Many cooperatives and condominiums in New York have long benefitted from a tax abatement program under Real Property Tax Law 467-a. In September of 2021, Governor Kathy Hochul put new eligibility requirements into this law that go into effect April 1, 2022; the deadline for filing an abatement application or renewal or change form with the Department of Finance was February 15, 2022, but other deadlines are looming for additional required documents.
According to attorneys from New York law firm Herrick, Feinstein LLP, co-ops and condos qualify for the abatement if they fall into one of the following three categories:
Average unit assessed value is $60,000 or less
Average unit assessed value is between $60,000 and $100,000 and there are fewer than 30 units
All building service employees receive and will receive the “prevailing wage” for the duration of the property’s tax abatement, as certified by affidavit
The filing deadline for this affidavit recently was extended to April 15, 2022, the attorneys note. The “prevailing wage” is set by the Office of the New York City Comptroller and can be found here: BuildingServiceEmployeeSchedule-2021-2022.pdf (nyc.gov).
Buildings that do not fit into the first two categories should determine whether their service employees receive at least the prevailing minimum wage if they hope to continue to qualify for the abatement—the savings from which are expected to exceed any increase in labor costs from meeting the prevailing wage requirement. The attorneys therefore suggest that boards and managers do their own due diligence and make a reasoned determination based upon the particulars of their building, and if applicable, submit their affidavit of compliance together with their abatement application or renewal or change forms.
Average Unit Assessed Value, Explained
The Herrick attorneys explain that the average unit assessed value is calculated by multiplying the residential proportion of a property by its total assessed value (as determined by the City’s Department of Finance) and dividing that by the total number of dwelling units of the property.
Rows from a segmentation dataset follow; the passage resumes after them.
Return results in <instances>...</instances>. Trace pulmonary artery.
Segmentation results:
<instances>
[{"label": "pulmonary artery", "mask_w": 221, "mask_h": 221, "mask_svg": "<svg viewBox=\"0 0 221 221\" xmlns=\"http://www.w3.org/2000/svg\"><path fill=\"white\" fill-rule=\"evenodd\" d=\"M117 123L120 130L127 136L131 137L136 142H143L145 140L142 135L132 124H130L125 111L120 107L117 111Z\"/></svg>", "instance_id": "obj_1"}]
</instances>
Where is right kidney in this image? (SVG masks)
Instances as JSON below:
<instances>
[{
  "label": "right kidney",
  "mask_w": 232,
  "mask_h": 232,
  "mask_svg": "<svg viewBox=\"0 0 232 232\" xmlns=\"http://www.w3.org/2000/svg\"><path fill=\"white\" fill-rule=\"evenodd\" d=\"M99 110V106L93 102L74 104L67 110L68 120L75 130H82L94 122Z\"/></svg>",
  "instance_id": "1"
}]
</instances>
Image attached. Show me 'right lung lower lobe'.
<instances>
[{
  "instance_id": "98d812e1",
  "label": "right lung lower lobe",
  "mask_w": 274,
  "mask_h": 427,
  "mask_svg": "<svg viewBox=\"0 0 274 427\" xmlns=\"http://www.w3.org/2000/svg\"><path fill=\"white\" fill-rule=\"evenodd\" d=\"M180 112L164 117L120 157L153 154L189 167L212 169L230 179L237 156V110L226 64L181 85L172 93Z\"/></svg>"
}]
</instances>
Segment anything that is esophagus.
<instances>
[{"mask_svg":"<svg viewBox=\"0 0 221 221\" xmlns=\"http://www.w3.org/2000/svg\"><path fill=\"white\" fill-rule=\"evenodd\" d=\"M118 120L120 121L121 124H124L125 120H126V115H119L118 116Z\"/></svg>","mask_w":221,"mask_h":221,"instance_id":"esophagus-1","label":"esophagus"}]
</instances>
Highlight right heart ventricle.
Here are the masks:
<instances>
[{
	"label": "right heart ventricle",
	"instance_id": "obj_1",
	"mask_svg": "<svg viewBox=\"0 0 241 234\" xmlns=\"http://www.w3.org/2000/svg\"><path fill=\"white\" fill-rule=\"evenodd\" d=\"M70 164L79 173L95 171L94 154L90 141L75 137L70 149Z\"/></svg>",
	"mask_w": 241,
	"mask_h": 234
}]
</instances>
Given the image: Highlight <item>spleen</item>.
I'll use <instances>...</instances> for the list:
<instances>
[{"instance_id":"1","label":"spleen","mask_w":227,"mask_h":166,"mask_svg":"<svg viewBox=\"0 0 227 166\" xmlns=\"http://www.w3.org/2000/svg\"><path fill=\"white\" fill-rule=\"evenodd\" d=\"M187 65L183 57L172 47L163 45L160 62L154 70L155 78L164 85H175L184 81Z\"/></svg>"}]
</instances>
In a co-op, the residential proportion is the percentage of shares allocated to dwelling units; in a condo, it is the percentage of common interest allocated to dwelling units.
For example, in a hypothetical 100-share cooperative with 80 shares allocated to 10 residential dwelling units, 20 shares allocated to 1 commercial unit, and an assessed value of $1,000,000, the average unit assessed value would be calculated as follows:
Residential Proportion of the Property: 0.8 (80/100 shares)
Multiplied by: $1,000,000 (total assessed value) = $800,000
Divided by: 10 (number of dwelling units) = $80,000 average unit assessed value
This hypothetical co-op would qualify under the second category, because its average unit assessed value is between $60,000 and $100,000 ($80,000) and it has fewer than 30 dwelling units (10).
If your building missed the February 15 deadline, or filed but have questions about submitting the affidavit, the prevailing wage requirement, or assessing value, reach out to your financial and legal advisors - it could mean big savings.